Give again, word for word, every line in the entries below from the line with "T-77, estimate: 1 -> 13" up to and including the line with "GO-39, label: GA -> Alpha", and no other line.

···

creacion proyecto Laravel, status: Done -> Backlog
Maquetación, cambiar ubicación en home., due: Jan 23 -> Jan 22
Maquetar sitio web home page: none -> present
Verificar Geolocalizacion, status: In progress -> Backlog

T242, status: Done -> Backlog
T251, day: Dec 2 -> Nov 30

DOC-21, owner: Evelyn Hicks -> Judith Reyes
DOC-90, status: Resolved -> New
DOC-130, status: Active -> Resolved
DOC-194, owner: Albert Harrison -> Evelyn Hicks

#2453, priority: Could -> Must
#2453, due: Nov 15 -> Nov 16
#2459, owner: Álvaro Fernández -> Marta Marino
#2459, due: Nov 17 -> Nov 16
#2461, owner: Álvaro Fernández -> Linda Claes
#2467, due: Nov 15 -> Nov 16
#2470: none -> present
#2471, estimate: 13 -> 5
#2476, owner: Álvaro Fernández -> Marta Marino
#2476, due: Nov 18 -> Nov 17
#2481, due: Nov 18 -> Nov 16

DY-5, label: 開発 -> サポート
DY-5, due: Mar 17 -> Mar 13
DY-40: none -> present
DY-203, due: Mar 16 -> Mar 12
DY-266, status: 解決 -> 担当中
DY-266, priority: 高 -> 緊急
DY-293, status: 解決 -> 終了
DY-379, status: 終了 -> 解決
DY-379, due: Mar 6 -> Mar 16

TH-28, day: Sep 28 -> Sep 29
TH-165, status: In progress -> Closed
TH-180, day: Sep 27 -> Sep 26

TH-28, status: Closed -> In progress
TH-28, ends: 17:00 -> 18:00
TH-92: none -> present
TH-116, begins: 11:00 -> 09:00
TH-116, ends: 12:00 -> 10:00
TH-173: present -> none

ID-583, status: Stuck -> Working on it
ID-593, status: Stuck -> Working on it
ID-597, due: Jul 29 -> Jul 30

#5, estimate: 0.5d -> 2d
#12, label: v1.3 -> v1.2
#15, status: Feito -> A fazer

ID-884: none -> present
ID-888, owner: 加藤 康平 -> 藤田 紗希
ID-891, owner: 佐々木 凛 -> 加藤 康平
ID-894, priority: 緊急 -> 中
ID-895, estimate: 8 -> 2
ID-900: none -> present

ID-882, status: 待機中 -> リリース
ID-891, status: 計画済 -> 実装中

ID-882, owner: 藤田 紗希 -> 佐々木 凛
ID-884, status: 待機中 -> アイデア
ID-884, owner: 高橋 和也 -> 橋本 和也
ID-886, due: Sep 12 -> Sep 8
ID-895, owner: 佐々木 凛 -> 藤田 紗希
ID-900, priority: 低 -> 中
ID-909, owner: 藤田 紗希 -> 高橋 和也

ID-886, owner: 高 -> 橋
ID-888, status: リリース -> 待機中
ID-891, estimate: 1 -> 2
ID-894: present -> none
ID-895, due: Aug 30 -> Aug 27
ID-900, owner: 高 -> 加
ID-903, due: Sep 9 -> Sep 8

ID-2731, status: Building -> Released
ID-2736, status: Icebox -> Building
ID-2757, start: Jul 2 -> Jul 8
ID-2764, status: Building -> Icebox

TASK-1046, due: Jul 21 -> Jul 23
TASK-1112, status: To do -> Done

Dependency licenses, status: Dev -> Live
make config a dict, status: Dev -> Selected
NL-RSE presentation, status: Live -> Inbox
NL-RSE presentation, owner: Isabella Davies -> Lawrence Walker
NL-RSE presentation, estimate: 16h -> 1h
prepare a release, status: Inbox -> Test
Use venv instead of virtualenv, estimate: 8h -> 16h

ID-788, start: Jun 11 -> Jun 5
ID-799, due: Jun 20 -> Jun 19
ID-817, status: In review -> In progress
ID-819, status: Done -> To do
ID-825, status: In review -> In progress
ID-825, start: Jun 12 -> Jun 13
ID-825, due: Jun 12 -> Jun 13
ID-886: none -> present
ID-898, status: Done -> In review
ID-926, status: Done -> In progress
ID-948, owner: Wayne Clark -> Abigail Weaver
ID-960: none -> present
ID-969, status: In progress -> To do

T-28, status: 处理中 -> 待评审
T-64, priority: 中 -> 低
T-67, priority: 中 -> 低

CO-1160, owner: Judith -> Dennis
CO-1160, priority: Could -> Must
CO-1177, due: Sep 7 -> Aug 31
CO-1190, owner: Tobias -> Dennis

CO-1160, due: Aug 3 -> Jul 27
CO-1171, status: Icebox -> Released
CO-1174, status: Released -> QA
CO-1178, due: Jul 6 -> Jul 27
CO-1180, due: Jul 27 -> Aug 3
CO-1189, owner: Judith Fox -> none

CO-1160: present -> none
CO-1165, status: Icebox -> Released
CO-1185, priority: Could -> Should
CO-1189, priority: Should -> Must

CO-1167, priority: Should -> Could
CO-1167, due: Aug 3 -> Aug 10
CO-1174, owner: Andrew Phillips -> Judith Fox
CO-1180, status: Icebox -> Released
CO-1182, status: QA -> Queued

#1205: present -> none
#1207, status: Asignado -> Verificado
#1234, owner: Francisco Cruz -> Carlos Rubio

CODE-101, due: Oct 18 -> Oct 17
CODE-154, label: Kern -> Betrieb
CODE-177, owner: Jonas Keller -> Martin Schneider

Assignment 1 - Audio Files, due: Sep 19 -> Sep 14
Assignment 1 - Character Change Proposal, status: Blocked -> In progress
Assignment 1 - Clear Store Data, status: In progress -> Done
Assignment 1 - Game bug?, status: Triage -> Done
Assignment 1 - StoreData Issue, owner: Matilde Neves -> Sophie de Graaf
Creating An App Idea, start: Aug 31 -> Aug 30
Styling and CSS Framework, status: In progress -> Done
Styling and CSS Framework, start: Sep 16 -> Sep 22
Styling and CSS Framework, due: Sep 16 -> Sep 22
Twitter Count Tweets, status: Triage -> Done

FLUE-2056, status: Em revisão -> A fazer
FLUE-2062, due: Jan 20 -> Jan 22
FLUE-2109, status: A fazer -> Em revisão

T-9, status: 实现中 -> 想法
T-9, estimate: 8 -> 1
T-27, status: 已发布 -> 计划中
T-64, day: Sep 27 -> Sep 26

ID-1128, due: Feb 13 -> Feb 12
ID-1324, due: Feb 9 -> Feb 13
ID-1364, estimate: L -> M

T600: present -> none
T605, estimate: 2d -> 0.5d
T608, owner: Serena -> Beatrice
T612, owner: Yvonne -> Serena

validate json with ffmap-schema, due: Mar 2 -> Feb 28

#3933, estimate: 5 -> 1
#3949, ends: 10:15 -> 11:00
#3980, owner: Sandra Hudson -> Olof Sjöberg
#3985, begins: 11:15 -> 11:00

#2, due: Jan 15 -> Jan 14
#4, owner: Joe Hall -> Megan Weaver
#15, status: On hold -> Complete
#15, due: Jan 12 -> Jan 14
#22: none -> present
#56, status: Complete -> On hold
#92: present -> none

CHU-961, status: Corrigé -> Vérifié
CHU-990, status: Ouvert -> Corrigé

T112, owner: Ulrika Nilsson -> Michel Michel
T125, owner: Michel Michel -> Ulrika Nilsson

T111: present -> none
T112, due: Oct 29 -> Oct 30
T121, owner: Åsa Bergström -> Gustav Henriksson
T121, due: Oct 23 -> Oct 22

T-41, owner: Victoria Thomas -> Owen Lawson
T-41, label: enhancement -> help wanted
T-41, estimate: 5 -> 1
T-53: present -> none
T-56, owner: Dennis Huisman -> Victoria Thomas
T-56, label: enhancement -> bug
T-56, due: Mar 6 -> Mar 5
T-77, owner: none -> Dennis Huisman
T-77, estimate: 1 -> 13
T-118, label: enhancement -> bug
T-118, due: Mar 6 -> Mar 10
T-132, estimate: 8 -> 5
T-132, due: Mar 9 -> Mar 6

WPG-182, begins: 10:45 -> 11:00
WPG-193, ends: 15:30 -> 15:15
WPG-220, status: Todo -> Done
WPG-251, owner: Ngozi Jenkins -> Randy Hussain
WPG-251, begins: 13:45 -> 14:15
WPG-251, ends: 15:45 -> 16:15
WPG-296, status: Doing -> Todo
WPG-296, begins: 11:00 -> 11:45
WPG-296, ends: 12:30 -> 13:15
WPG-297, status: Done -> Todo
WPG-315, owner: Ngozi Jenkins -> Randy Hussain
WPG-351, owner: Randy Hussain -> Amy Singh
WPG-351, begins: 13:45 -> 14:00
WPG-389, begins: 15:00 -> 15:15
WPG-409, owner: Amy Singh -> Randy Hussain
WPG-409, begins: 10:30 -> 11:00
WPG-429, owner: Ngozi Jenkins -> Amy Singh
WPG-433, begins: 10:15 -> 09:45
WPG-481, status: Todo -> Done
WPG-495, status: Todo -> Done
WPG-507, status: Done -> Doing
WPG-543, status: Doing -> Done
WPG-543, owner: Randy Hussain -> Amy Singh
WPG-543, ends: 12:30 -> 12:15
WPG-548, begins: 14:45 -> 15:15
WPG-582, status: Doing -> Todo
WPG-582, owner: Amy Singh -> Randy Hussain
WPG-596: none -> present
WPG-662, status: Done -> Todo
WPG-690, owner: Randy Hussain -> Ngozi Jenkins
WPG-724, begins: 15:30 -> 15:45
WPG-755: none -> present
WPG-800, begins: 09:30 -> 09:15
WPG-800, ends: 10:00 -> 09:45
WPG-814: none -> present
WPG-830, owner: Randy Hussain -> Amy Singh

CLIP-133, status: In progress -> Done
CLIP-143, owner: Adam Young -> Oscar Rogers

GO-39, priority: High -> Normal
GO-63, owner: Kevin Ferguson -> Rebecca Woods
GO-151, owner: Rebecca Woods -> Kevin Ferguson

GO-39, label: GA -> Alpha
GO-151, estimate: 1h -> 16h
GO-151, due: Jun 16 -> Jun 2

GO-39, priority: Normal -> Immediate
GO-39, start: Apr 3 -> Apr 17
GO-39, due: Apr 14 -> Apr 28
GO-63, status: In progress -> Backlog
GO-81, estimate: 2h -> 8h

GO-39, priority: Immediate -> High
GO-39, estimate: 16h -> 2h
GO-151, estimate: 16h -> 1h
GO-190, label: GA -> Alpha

···

Output of the exercise:
T-77, estimate: 1 -> 13
T-118, label: enhancement -> bug
T-118, due: Mar 6 -> Mar 10
T-132, estimate: 8 -> 5
T-132, due: Mar 9 -> Mar 6

WPG-182, begins: 10:45 -> 11:00
WPG-193, ends: 15:30 -> 15:15
WPG-220, status: Todo -> Done
WPG-251, owner: Ngozi Jenkins -> Randy Hussain
WPG-251, begins: 13:45 -> 14:15
WPG-251, ends: 15:45 -> 16:15
WPG-296, status: Doing -> Todo
WPG-296, begins: 11:00 -> 11:45
WPG-296, ends: 12:30 -> 13:15
WPG-297, status: Done -> Todo
WPG-315, owner: Ngozi Jenkins -> Randy Hussain
WPG-351, owner: Randy Hussain -> Amy Singh
WPG-351, begins: 13:45 -> 14:00
WPG-389, begins: 15:00 -> 15:15
WPG-409, owner: Amy Singh -> Randy Hussain
WPG-409, begins: 10:30 -> 11:00
WPG-429, owner: Ngozi Jenkins -> Amy Singh
WPG-433, begins: 10:15 -> 09:45
WPG-481, status: Todo -> Done
WPG-495, status: Todo -> Done
WPG-507, status: Done -> Doing
WPG-543, status: Doing -> Done
WPG-543, owner: Randy Hussain -> Amy Singh
WPG-543, ends: 12:30 -> 12:15
WPG-548, begins: 14:45 -> 15:15
WPG-582, status: Doing -> Todo
WPG-582, owner: Amy Singh -> Randy Hussain
WPG-596: none -> present
WPG-662, status: Done -> Todo
WPG-690, owner: Randy Hussain -> Ngozi Jenkins
WPG-724, begins: 15:30 -> 15:45
WPG-755: none -> present
WPG-800, begins: 09:30 -> 09:15
WPG-800, ends: 10:00 -> 09:45
WPG-814: none -> present
WPG-830, owner: Randy Hussain -> Amy Singh

CLIP-133, status: In progress -> Done
CLIP-143, owner: Adam Young -> Oscar Rogers

GO-39, priority: High -> Normal
GO-63, owner: Kevin Ferguson -> Rebecca Woods
GO-151, owner: Rebecca Woods -> Kevin Ferguson

GO-39, label: GA -> Alpha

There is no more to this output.